如果预计输出变化很大，版本控制笔记本可能会变得非常低效。我使用 nbstripout 在我的 Jupyter 笔记本上解决了这个问题，但到目前为止我还没有找到 Zeppelin 笔记本的替代品。

因为nbstripout使用nbformat解析ipynb个文件，要让它支持Zeppelin并不是一个容易的补丁。另一方面，目标并不复杂：只需清空所有 "msg": "...".

目标

给定一个 JSON 文件，清空所有 'paragraphs.result.msg' 个字段。

示例（模式）：

{"paragraps": [{"result": {"msg": "Very long output..."}}]}

Answer 1

Git 过滤器

最好的解决方案（感谢@steven-penny）是运行这个：

git config filter.znbstripout.clean "jq '.paragraphs[].result.msg = \"\"'"
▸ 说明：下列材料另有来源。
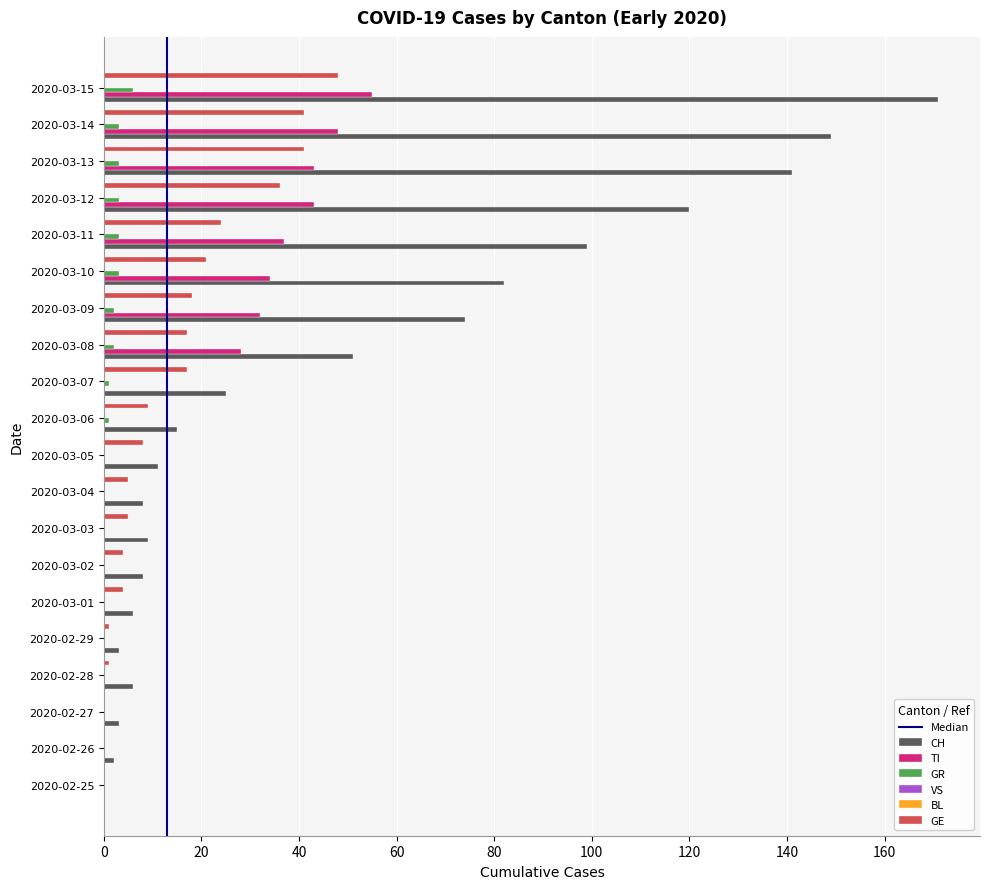

Reading left to right, list all the values displayed in this chart.

CH: 0	2	3	6	3	6	8	9	8	11	15	25	51	74	82	99	120	141	149	171
TI: 0	0	0	0	0	0	0	0	0	0	0	0	28	32	34	37	43	43	48	55
GR: 0	0	0	0	0	0	0	0	0	0	1	1	2	2	3	3	3	3	3	6
GE: 0	0	0	1	1	4	4	5	5	8	9	17	17	18	21	24	36	41	41	48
这将设置一个名为 znbstripout 的过滤器，它会调用 jq 工具。然后，在您的 .gitattributes 文件中，您可以输入：

*.json filter=znbstripout

Python 脚本（可与 Git 挂钩一起使用）

以下可用作 git 挂钩：

#!/usr/bin/env python3

from glob import glob
import json

files = glob('**/note.json', recursive=True)
for file in files:
    with open(file, 'r') as fp:
        nb = json.load(fp)
    for p in nb['paragraphs']:
        if 'result' in p:
            p['result']['msg'] = ""
    with open(file, 'w') as fp:
        json.dump(nb, fp, sort_keys=True, indent=2)

Answer 2

JQ可以做到：

jq .paragraphs[].result.msg file

http://stedolan.github.io/jq

Answer 3

在下面的 (1) 和 (2) 中，我假设传入的 JSON 看起来像这样：

{
  "paragraphs": [
    {
      "result": {
        "msg": "msg1"
      }
    },
    {
      "result": {
        "msg": "msg2"
      }
    }
  ]
}

1。将 .result.msg 值设置为“”

.paragraphs[].result.msg = ""

2。要完全删除 .result.msg 字段：

del(.paragraphs[].result.msg)

3。要删除所有对象中的 "msg" 字段，无论它们出现在哪里：

walk(if type == "object" then del(.msg) else . end)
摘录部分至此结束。